Data for analysis:
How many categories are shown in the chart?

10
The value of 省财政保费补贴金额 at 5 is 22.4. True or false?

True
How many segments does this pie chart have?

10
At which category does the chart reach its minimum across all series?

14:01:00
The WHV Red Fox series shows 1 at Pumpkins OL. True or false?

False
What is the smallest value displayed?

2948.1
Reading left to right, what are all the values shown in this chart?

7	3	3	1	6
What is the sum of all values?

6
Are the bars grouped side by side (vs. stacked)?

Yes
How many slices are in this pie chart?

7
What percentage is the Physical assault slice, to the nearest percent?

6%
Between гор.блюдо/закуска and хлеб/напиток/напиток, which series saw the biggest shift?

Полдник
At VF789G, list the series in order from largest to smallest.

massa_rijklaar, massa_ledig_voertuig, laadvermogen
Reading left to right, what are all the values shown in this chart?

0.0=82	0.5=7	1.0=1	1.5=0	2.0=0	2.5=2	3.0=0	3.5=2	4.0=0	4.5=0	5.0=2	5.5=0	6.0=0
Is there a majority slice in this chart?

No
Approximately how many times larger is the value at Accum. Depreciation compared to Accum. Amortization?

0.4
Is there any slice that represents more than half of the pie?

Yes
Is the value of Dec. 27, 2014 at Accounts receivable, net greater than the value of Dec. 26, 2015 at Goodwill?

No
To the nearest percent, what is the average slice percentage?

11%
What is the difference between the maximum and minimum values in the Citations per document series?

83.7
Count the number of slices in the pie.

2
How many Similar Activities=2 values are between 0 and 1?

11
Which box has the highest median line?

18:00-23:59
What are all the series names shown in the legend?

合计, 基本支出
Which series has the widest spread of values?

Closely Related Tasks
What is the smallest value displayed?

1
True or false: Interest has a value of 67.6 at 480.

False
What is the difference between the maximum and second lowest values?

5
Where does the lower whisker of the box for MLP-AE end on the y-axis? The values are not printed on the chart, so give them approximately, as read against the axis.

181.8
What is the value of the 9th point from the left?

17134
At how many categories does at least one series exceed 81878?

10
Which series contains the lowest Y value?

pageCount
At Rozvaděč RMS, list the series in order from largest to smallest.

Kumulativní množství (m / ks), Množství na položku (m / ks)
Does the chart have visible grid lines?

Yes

Try it: Reproduce the lines of the data above, beginning with the line containing "Closely Related Tasks" and continuing through the line containing "What is the difference between the maximum and second", with both of those lines included.

Expected answer:
Closely Related Tasks
What is the smallest value displayed?

1
True or false: Interest has a value of 67.6 at 480.

False
What is the difference between the maximum and second lowest values?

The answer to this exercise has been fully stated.